The Continuity Service is meant to detect and react whenever your final destination server stops working, meaning we couldn't connect to it, or there were timeouts during several SMTP transactions.
Background
In certain scenarios, your server could stop working and, instead of not replying to our requests, be actively refusing the connections or messages.
This has been observed, for example, when the hard disk is full. The server is up and running, but unexpectedly couldn't accept a message or connection, actively closing the connection or refusing the message with a 5xx code.
Because of receiving an active rejection from it, our Continuity Service will not detect the outage and will not activate itself, but you may still have the need of enabling the service, to prevent traffic loss.
How to
For these scenarios only, it's possible to trigger the Continuity Service activation manually, by simply specifying a reserved or non-reachable destination server IP address.

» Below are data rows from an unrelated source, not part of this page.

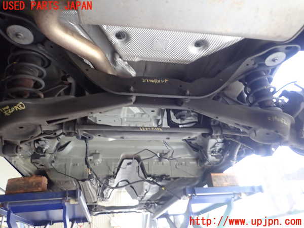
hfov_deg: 69.4
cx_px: 152
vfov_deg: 54.9
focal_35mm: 25
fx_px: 220
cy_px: 114
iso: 320
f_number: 2
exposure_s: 1/30
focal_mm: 4.5
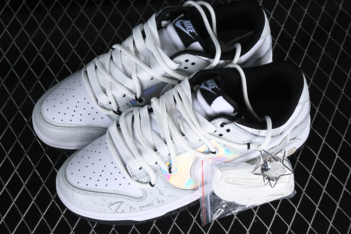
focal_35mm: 76
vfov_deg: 18.0
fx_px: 741
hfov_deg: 26.6
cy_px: 116
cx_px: 178
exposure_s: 1/80
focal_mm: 50
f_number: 7.1
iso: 160
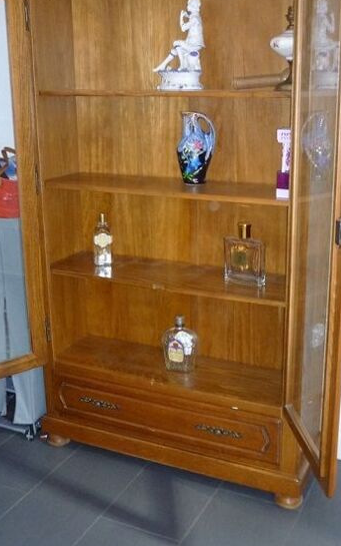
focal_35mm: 41
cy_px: 249
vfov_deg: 48.1
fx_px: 609
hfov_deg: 31.2
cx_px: 198
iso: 400
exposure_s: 1/8
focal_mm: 5.5
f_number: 2.8
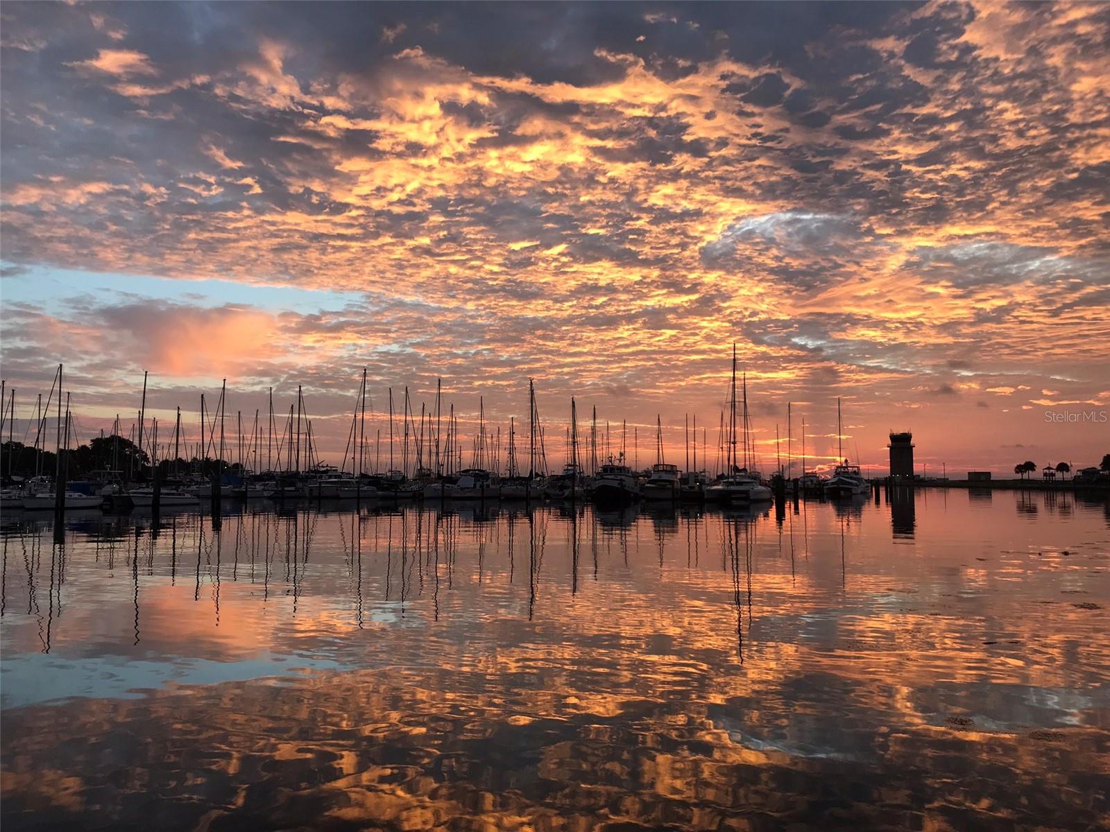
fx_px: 898
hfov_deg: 63.4
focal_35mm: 28
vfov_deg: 49.7
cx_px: 555
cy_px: 416
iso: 25
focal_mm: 3.99
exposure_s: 1/120
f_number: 1.8
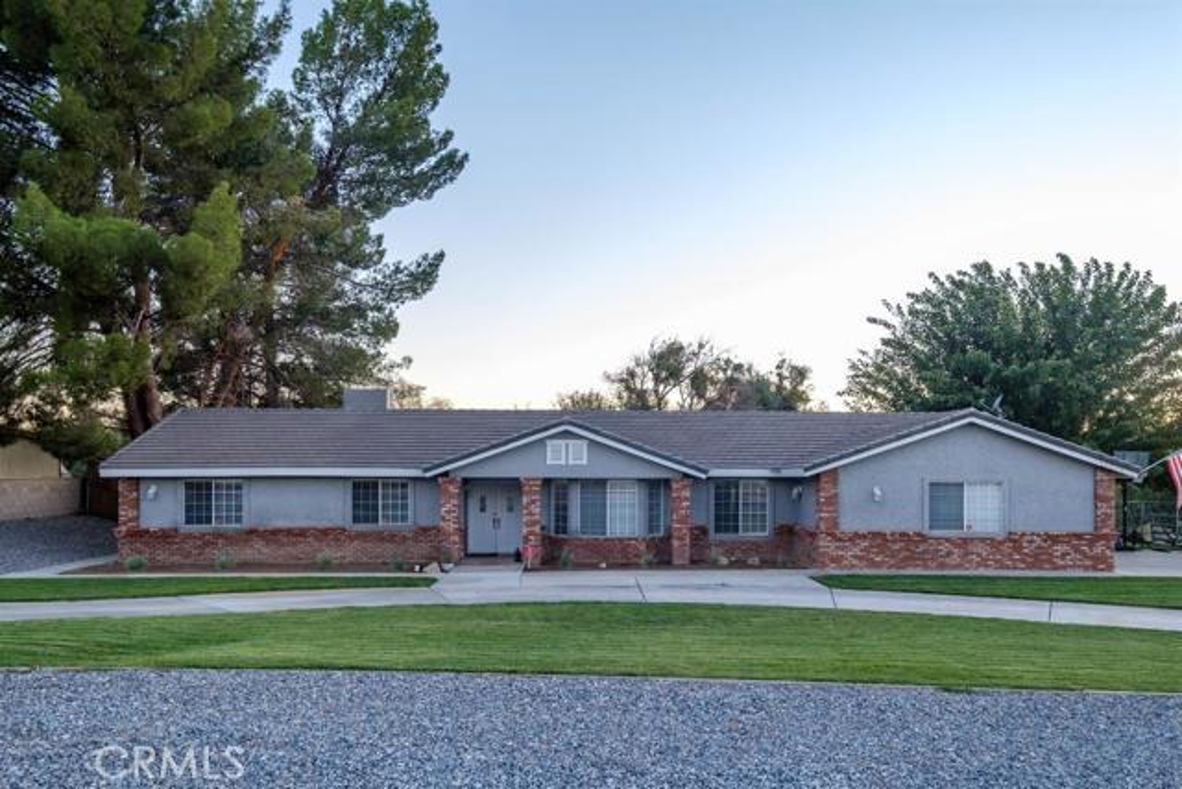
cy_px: 394
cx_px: 591
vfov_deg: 45.0
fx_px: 952
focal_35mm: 29
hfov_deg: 63.6
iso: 100
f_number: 7.1
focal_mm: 19.1
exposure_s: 1/10
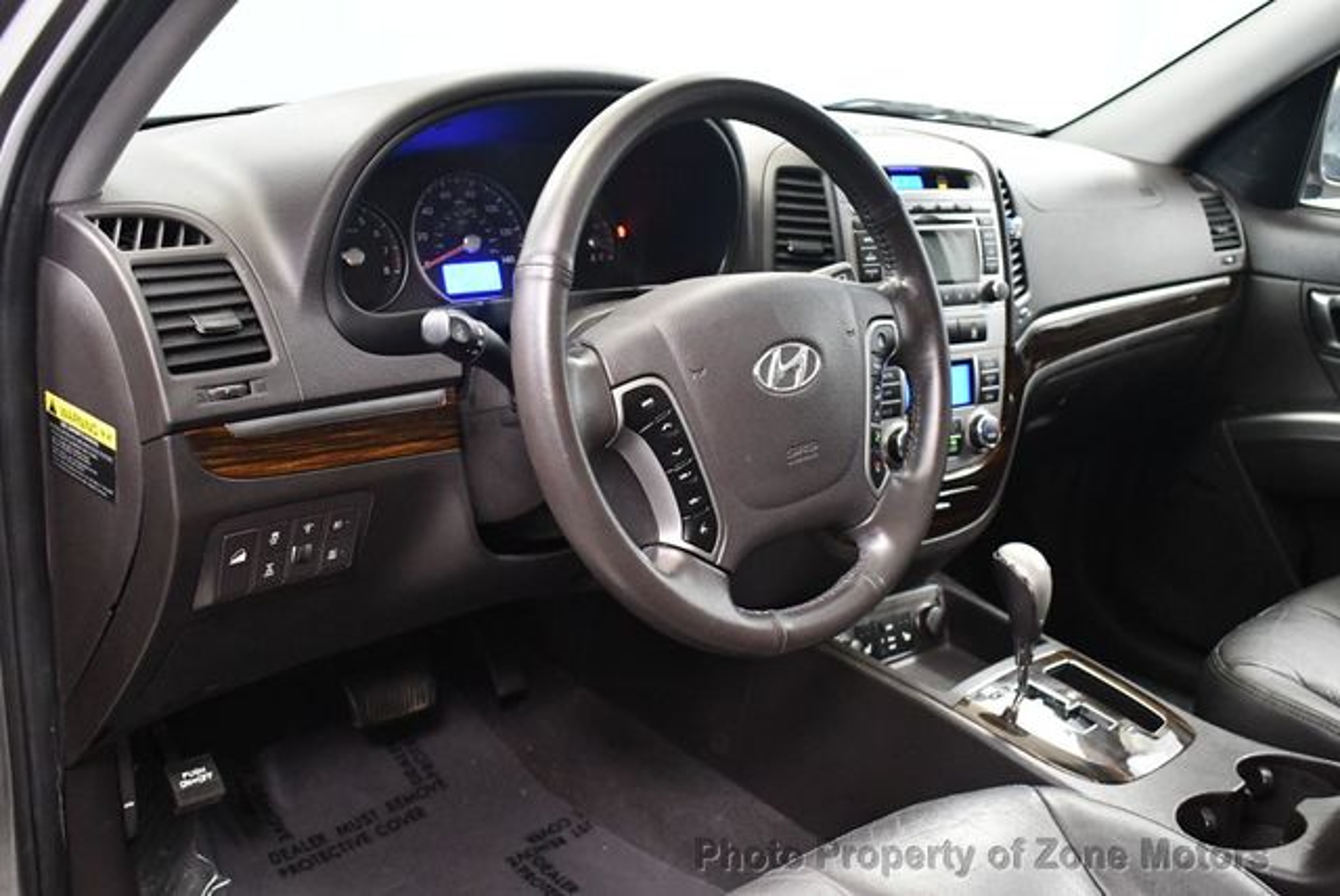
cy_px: 448
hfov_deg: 53.1
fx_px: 1341
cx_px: 670
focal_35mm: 36
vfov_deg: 36.9
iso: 4500
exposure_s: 1/60
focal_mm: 18
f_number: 3.5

This will force the Continuity Service to detect an outage and enable it's re-routing.
Note: Please understand that this configuration should be used only while your destination server is having issues accepting traffic, and that the Continuity Service is meant to be used only as a fallback solution. Using it as a regular email server is against our Terms of Service.
Important: The Continuity Service is an additional service which could lead to additional costs, and it's not enabled by default. Specifying an invalid destination server without having enabled Continuity Service will necessarily lead to inbound traffic loss.